Sonoma County Sheriff Steve Freitas recently signaled a significant policy shift that limits compliance with requests from the Immigrations and Customs Enforcement agency asking his office to hold suspected unlawfully present undocumented noncitizens in county custody until federal authorities can interrogate or take custody of them.
Although he initially argued that resisting ICE requests would violate federal law, his recent policy shift is legally sound, aligns with the state TRUST Act and could, in fact, go further in asserting independence from ICE — if the lessons of other California jurisdictions are any guide.
Currently, two states, California and Connecticut, as well as at least 14 jurisdictions nationwide — including the cities of San Francisco and Berkeley and Santa Clara, San Bernardino and Alameda counties — maintain non-cooperation policies that limit compliance with federal hold requests. The reasons are varied, including the high costs of detention, the desire to focus on more pressing public safety priorities and the risk to law enforcement's relationship with immigrant communities.
For guidance as he decides whether to make his interim policy permanent, Freitas and Sonoma County may wish to consult the Santa Clara County civil detainer policy, initiated in 2011, and recently reaffirmed. As per the policy, Santa Clara County responds to ICE holds only on the condition that the federal government agrees, in writing, to fully reimburse the county for its costs in fulfilling the detainer. Because the federal government does not fully reimburse local law enforcement for all costs associated with the detainers, and will not enter into any written agreements promising to do so, the policy effectively means that Santa Clara County does not respond to any ICE hold requests.
Cook County, Ill. (which includes Chicago), Miami-Dade County, Fla. and Washington, D.C. maintain similarly broad detainer-resistance policies.

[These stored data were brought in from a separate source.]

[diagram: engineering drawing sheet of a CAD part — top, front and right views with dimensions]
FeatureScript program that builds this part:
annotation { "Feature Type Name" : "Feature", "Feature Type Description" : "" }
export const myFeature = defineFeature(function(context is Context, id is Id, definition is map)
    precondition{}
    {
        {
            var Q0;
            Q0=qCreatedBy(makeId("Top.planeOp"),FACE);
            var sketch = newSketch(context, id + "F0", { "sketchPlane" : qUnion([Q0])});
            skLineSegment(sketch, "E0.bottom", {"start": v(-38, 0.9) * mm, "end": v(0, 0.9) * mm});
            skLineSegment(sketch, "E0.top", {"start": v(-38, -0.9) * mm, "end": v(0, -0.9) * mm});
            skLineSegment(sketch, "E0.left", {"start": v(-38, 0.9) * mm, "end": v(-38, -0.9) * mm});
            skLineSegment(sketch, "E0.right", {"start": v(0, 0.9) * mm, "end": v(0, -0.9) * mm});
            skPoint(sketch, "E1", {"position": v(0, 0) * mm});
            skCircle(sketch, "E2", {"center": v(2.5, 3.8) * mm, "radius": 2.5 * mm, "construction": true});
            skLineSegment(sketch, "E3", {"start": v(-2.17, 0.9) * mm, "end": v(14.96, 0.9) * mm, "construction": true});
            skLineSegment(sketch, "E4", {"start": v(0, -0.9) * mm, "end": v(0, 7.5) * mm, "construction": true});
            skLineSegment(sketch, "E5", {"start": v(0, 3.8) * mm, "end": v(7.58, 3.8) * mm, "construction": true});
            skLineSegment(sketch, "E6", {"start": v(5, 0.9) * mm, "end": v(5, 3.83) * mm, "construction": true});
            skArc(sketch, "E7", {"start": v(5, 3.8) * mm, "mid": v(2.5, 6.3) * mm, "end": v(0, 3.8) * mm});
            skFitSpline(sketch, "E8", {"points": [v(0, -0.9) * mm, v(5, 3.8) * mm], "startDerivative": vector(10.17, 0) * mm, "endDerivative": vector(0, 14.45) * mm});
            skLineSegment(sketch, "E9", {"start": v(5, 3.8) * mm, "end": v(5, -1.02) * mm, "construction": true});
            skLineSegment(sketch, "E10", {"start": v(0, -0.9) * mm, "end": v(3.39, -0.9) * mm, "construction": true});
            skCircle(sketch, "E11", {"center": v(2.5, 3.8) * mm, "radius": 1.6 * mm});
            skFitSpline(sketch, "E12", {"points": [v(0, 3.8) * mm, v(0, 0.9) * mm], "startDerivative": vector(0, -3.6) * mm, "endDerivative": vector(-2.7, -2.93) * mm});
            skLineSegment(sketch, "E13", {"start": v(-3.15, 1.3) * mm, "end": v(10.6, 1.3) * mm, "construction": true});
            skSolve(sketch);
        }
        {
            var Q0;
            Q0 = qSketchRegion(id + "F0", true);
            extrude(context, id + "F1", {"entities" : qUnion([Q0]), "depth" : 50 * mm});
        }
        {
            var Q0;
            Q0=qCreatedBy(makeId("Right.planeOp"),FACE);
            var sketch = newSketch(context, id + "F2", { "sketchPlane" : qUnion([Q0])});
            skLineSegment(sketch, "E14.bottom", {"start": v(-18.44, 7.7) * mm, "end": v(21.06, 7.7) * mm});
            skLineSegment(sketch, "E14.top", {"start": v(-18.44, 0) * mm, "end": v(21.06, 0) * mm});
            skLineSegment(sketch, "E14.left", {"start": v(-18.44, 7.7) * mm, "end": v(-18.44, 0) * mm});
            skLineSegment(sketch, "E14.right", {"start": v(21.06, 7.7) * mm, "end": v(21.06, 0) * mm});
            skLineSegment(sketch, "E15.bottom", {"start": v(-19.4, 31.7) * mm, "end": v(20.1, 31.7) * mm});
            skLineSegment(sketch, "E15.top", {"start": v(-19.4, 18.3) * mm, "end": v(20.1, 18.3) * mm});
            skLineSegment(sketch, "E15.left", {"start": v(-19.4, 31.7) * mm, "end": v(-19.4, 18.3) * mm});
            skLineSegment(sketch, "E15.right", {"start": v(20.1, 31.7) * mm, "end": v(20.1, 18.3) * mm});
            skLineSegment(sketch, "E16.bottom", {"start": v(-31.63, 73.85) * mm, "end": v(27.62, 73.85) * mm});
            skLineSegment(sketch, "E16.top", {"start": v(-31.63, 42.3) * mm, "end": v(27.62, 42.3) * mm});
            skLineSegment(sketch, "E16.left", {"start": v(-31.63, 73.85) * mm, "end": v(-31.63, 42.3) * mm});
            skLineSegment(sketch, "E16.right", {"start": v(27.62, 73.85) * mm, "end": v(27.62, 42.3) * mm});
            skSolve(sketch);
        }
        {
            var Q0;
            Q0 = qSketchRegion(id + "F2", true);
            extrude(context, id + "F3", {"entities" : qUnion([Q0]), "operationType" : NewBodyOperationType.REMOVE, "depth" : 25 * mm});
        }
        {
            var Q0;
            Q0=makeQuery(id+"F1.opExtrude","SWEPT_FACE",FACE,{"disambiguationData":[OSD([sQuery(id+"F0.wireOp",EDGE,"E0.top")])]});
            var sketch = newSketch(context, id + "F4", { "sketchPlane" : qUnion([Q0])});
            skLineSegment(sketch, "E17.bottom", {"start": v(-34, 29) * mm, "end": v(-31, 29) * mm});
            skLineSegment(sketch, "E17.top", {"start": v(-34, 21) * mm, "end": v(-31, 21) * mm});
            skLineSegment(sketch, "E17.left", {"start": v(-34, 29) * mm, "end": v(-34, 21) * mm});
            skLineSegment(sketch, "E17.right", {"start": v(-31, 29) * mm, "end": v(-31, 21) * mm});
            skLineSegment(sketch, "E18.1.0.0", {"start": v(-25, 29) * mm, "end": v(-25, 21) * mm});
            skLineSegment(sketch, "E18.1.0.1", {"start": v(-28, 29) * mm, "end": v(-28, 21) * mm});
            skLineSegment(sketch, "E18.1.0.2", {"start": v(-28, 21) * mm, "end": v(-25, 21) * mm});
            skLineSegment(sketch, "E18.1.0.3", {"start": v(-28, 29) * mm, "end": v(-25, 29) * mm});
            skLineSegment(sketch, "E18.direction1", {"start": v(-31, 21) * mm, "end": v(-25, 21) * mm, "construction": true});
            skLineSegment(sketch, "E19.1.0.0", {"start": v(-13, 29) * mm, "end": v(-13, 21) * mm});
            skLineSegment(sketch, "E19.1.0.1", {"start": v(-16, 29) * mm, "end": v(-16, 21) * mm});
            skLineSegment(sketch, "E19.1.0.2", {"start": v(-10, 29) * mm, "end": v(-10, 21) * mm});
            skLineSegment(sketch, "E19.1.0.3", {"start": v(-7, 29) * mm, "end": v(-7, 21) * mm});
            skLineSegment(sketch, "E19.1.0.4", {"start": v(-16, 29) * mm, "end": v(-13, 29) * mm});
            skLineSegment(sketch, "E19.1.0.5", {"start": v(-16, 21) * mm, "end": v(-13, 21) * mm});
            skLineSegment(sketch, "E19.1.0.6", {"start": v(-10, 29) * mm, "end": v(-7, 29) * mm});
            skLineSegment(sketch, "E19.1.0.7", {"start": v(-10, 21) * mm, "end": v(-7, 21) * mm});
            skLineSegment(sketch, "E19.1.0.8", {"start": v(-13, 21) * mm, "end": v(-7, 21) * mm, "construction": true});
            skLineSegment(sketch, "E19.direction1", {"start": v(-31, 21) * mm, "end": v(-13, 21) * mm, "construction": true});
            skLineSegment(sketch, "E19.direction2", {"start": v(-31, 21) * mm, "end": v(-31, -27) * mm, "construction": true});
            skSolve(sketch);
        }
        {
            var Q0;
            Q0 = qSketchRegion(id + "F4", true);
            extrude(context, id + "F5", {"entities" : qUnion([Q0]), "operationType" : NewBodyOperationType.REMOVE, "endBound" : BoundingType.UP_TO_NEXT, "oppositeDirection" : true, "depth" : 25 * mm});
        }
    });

Like those jurisdictions, Sonoma County can flatly refuse to comply with ICE detainer requests without fear of violating federal law. Under well-established U.S. Supreme Court jurisprudence, the federal government may not command or direct local law enforcement officials to carry out federal law. This interpretation of the Tenth Amendment, known as the "anti-commandeering" principle, means that a federal immigration detainer, at most, amounts to a "request" from the federal government. While the federal government can incentivize and encourage state and local compliance with ICE holds, they cannot force county officials to utilize county resources and personnel to hold noncitizens.
Indeed, the legal risks for Sonoma County likely arise, not from resisting ICE hold requests, but rather from choosing to comply with them. The type of detention required by these immigration hold requests — which often require keeping an individual beyond the time the county could or would otherwise keep a person in custody — raises serious constitutional concerns. Also, ICE need not meet any particular evidentiary standard before issuing the request and, in the past, has issued holds that have resulted in the detention of U.S. citizens.
The timing, standards and risk of error in compliance implicate the Fourth Amendment's prohibition on unreasonable searches and seizures and related due process concerns. Further, because of the danger of racial profiling inherent in local enforcement of immigration law with minimal evidence, compliance by states and counties threatens to run afoul of the Constitution's guarantee of equal protection for all persons.
While the sheriff and Sonoma County have taken the required step of bringing the county into line with state policy, they have the latitude to assert greater autonomy and need not be co-opted into, and subsidize, federal enforcement responsibility.
Pratheepan Gulasekaram teaches constitutional law and immigration law as an associate professor at Santa Clara University.